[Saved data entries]

————

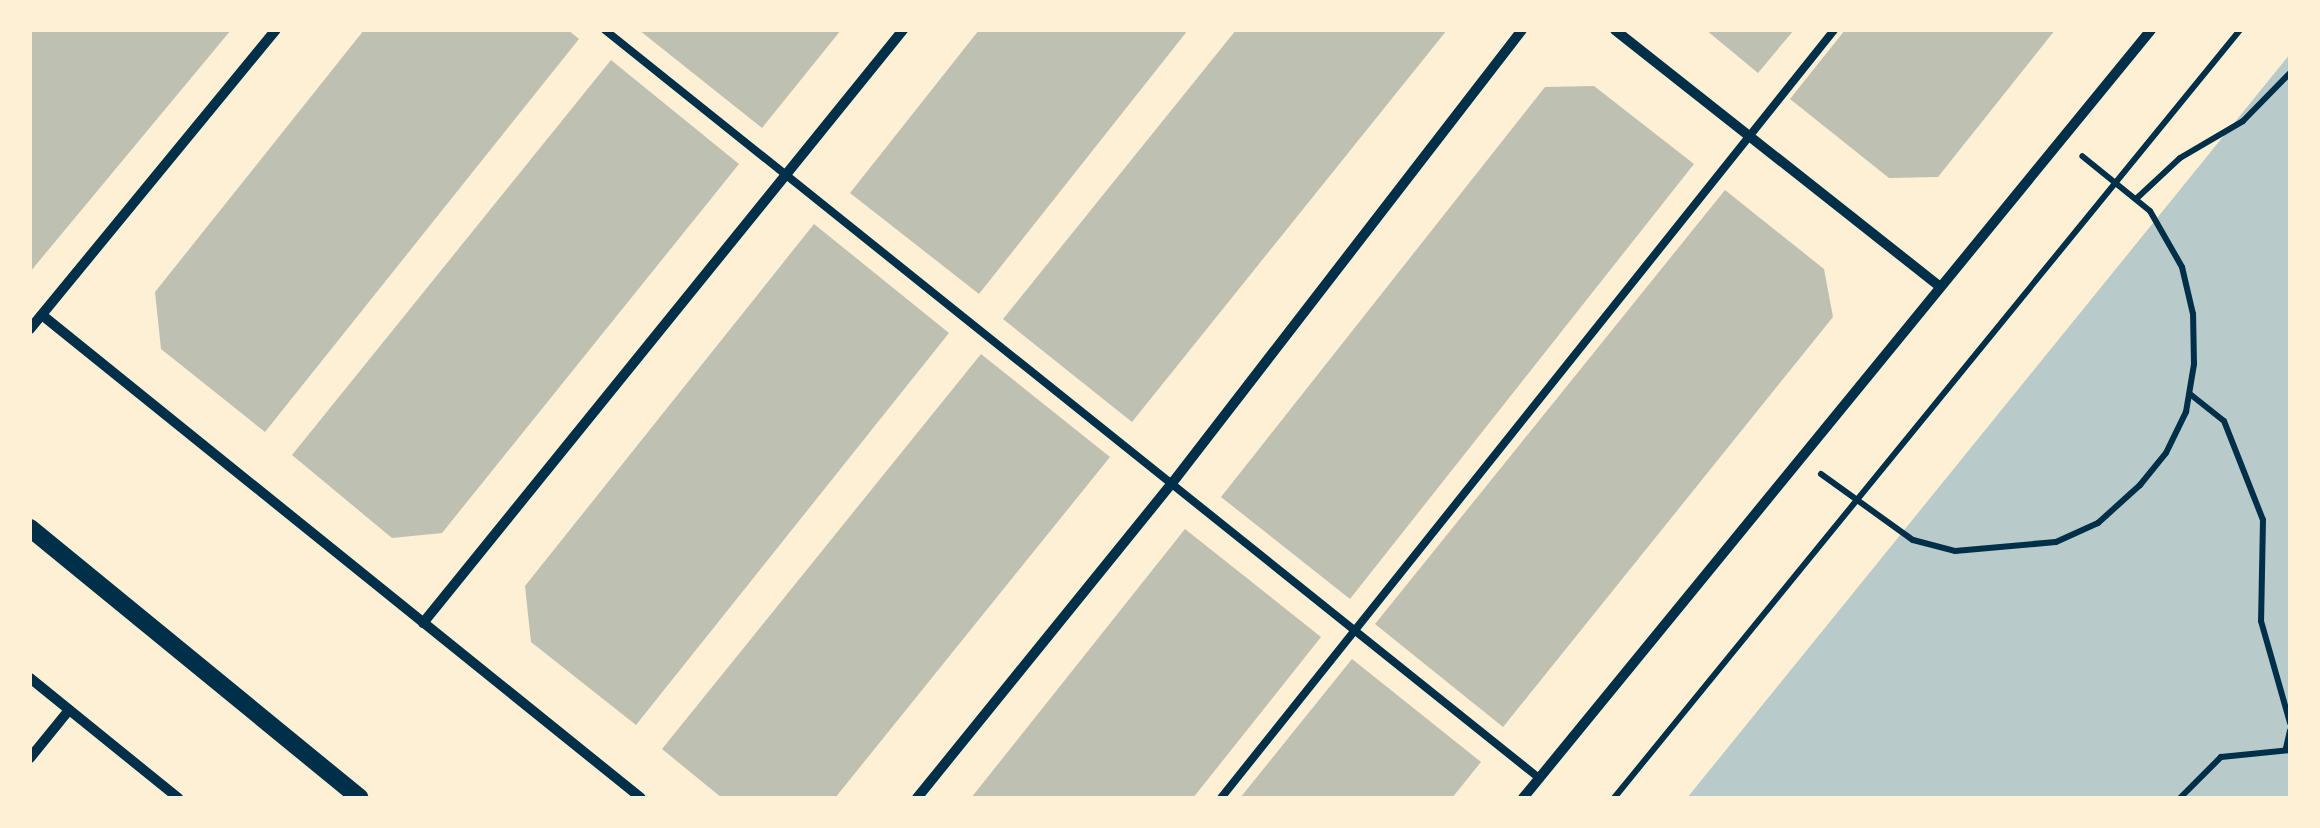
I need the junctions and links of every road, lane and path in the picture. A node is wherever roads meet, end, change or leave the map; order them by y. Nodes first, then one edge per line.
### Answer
1 (276, 30) edge
2 (606, 30) edge
3 (904, 30) edge
4 (1522, 30) edge
5 (1615, 30) edge
6 (1834, 30) edge
7 (2151, 30) edge
8 (2240, 30) edge
9 (2290, 73) edge
10 (1748, 135) junction
11 (2061, 140) junction
12 (786, 175) junction
13 (2117, 185) junction
14 (2136, 199) junction
15 (1940, 287) junction
16 (42, 315) junction
17 (30, 329) edge
18 (2190, 394) junction
19 (1800, 458) junction
20 (1172, 482) junction
21 (1854, 501) junction
22 (30, 528) edge
23 (424, 623) junction
24 (1356, 631) junction
25 (30, 678) edge
26 (69, 710) junction
27 (2290, 726) edge
28 (2288, 749) edge
29 (30, 758) edge
30 (1538, 778) junction
31 (178, 798) edge
32 (360, 798) edge
33 (641, 798) edge
34 (917, 798) edge
35 (1221, 798) edge
36 (1522, 798) edge
37 (1614, 798) edge
38 (2180, 798) edge

1 - 16 street
2 - 12 lane
3 - 12 street
4 - 20 street
5 - 10 street
6 - 10 lane
7 - 11 street
8 - 13 path
9 - 14 path
10 - 15 street
10 - 24 lane
11 - 13 path
11 - 15 street
12 - 20 lane
12 - 23 street
13 - 14 path
13 - 21 path
14 - 18 path
15 - 19 street
16 - 17 street
16 - 23 street
18 - 21 path
18 - 27 path
19 - 21 path
19 - 30 street
20 - 24 lane
20 - 34 street
21 - 37 path
22 - 32 street
23 - 33 street
24 - 30 lane
24 - 35 lane
25 - 26 street
26 - 29 street
26 - 31 street
27 - 28 path
28 - 38 path
30 - 36 street

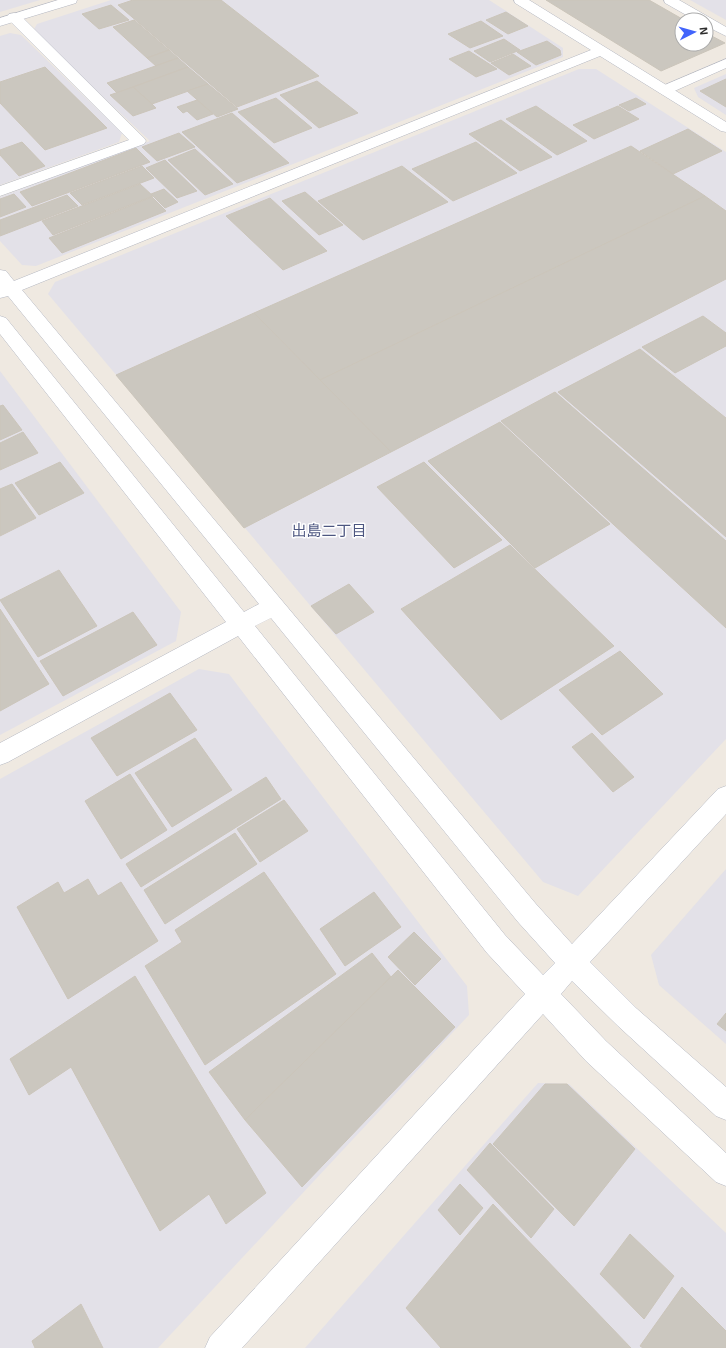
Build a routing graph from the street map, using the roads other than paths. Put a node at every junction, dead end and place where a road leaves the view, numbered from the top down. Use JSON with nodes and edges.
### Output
{"nodes":[{"id":1,"x":71,"y":0,"type":"edge"},
{"id":2,"x":520,"y":0,"type":"edge"},
{"id":3,"x":670,"y":0,"type":"edge"},
{"id":4,"x":692,"y":12,"type":"edge"},
{"id":5,"x":14,"y":18,"type":"junction"},
{"id":6,"x":0,"y":22,"type":"edge"},
{"id":7,"x":714,"y":25,"type":"edge"},
{"id":8,"x":726,"y":32,"type":"edge"},
{"id":9,"x":600,"y":51,"type":"junction"},
{"id":10,"x":726,"y":63,"type":"edge"},
{"id":11,"x":664,"y":90,"type":"junction"},
{"id":12,"x":726,"y":128,"type":"edge"},
{"id":13,"x":0,"y":191,"type":"edge"},
{"id":14,"x":4,"y":285,"type":"edge"},
{"id":15,"x":41,"y":325,"type":"junction"},
{"id":16,"x":4,"y":334,"type":"edge"},
{"id":17,"x":274,"y":606,"type":"junction"},
{"id":18,"x":242,"y":624,"type":"junction"},
{"id":19,"x":0,"y":756,"type":"edge"},
{"id":20,"x":726,"y":797,"type":"edge"},
{"id":21,"x":572,"y":963,"type":"junction"},
{"id":22,"x":543,"y":994,"type":"junction"},
{"id":23,"x":726,"y":1106,"type":"edge"},
{"id":24,"x":726,"y":1172,"type":"edge"},
{"id":25,"x":221,"y":1348,"type":"edge"}],
"edges":[{"from":1,"to":5,"type":"street"},
{"from":2,"to":9,"type":"street"},
{"from":3,"to":4,"type":"street"},
{"from":5,"to":6,"type":"street"},
{"from":5,"to":13,"type":"street"},
{"from":7,"to":8,"type":"street"},
{"from":9,"to":11,"type":"street"},
{"from":9,"to":14,"type":"street"},
{"from":10,"to":11,"type":"street"},
{"from":11,"to":12,"type":"street"},
{"from":14,"to":15,"type":"street"},
{"from":15,"to":16,"type":"street"},
{"from":15,"to":17,"type":"street"},
{"from":16,"to":18,"type":"street"},
{"from":17,"to":18,"type":"street"},
{"from":17,"to":21,"type":"street"},
{"from":18,"to":19,"type":"street"},
{"from":18,"to":22,"type":"street"},
{"from":20,"to":21,"type":"street"},
{"from":21,"to":22,"type":"street"},
{"from":21,"to":23,"type":"street"},
{"from":22,"to":24,"type":"street"},
{"from":22,"to":25,"type":"street"}]}
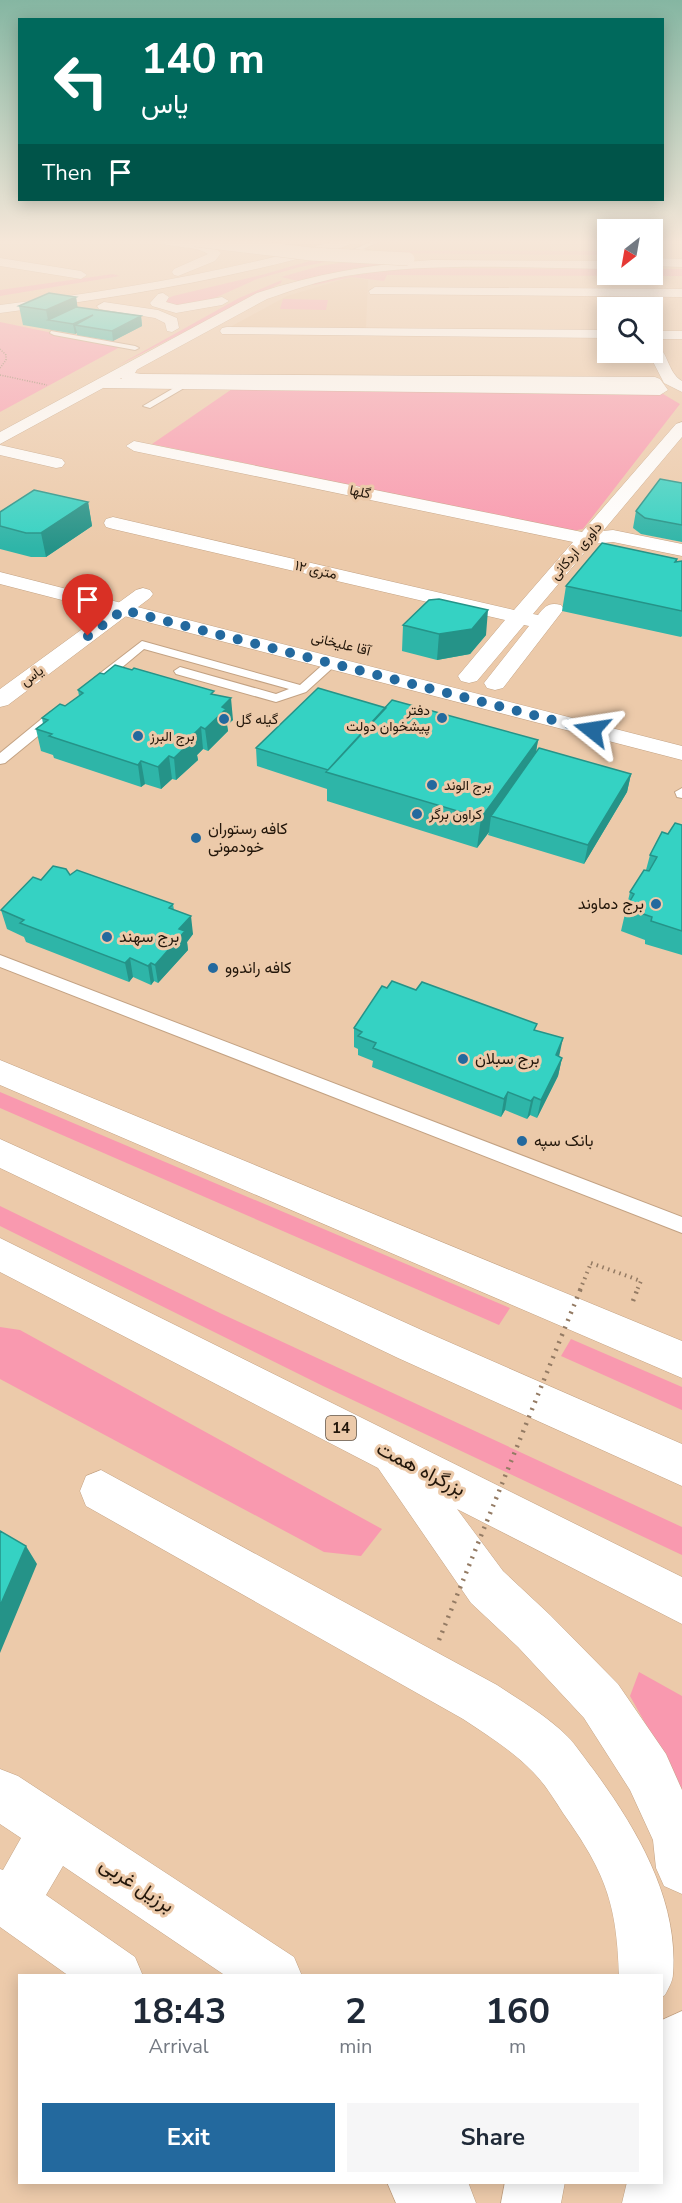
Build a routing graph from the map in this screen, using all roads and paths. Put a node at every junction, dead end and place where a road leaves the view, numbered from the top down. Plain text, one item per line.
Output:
1 (119, 343) edge
2 (177, 343) edge
3 (667, 343) edge
4 (140, 346) joint
5 (0, 349) edge
6 (671, 351) dead end
7 (117, 357) dead end
8 (663, 363) edge
9 (0, 368) edge
10 (131, 368) junction
11 (0, 375) edge
12 (104, 383) junction
13 (187, 384) junction
14 (48, 385) dead end
15 (658, 386) junction
16 (682, 387) edge
17 (147, 406) dead end
18 (680, 438) edge
19 (0, 439) edge
20 (135, 446) dead end
21 (0, 450) edge
22 (56, 463) dead end
23 (113, 523) dead end
24 (613, 536) junction
25 (592, 546) junction
26 (682, 550) edge
27 (0, 558) edge
28 (0, 578) edge
29 (143, 594) junction
30 (564, 597) dead end
31 (178, 603) dead end
32 (123, 610) junction
33 (518, 617) junction
34 (543, 623) junction
35 (332, 663) junction
36 (446, 670) dead end
37 (180, 671) dead end
38 (469, 676) junction
39 (506, 685) junction
40 (88, 688) edge
41 (302, 689) junction
42 (453, 694) junction
43 (0, 700) edge
44 (480, 701) junction
45 (62, 710) edge
46 (682, 753) edge
47 (0, 759) edge
48 (0, 961) edge
49 (0, 1072) edge
50 (0, 1153) edge
51 (682, 1225) edge
52 (0, 1254) edge
53 (641, 1281) dead end
54 (577, 1316) junction
55 (682, 1341) edge
56 (682, 1360) edge
57 (392, 1455) junction
58 (682, 1465) edge
59 (100, 1491) dead end
60 (682, 1601) edge
61 (439, 1640) dead end
62 (0, 1794) edge
63 (55, 1830) junction
64 (682, 1868) edge
65 (6, 1900) edge
66 (113, 1974) edge
67 (272, 1974) edge
68 (646, 1974) edge
69 (682, 2039) edge
70 (663, 2148) edge
71 (420, 2184) edge
72 (535, 2184) edge
73 (656, 2184) edge
74 (446, 2203) edge
75 (531, 2203) edge
76 (652, 2203) edge

1 - 4 lane
2 - 10 main road
3 - 6 main road
4 - 7 main road
5 - 9 path
8 - 16 main road
10 - 12 main road
10 - 15 main road
11 - 14 path
12 - 13 main road
12 - 19 main road
13 - 15 main road
13 - 17 lane
15 - 16 main road
18 - 24 main road, داوری اردکانی
18 - 25 main road, داوری اردکانی
20 - 25 main road, گلها
21 - 22 main road
23 - 33 main road, ۱۲ متری
24 - 25 main road, داوری اردکانی
24 - 26 main road
25 - 33 main road, داوری اردکانی
27 - 29 main road
28 - 32 main road, آقا علیخانی
29 - 31 main road
29 - 32 main road, یاس
30 - 34 main road, داوری اردکانی
32 - 35 main road, آقا علیخانی
32 - 43 main road, یاس
33 - 34 main road, ۱۲ متری
33 - 38 main road, داوری اردکانی
34 - 39 main road, داوری اردکانی
35 - 41 lane
35 - 42 main road, آقا علیخانی
36 - 38 main road
37 - 41 lane
38 - 39 main road
38 - 42 main road, داوری اردکانی
39 - 44 main road, داوری اردکانی
40 - 41 lane
42 - 44 main road, آقا علیخانی
44 - 46 main road, آقا علیخانی
45 - 47 lane
48 - 51 lane
49 - 54 main road
50 - 58 main road
52 - 57 main road, بزرگراه همت / 14
53 - 61 path, bridge
54 - 55 main road
54 - 56 main road
57 - 60 main road, بزرگراه همت / 14
57 - 64 main road
59 - 68 main road
62 - 63 main road, برزیل غربی
63 - 65 main road
63 - 67 main road, برزیل غربی
65 - 66 main road
69 - 70 main road
71 - 74 main road
72 - 75 main road
73 - 76 main road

————

How many lines above contain the word "داوری"? Reply with only the number.

EXERCISE RESPONSE =
9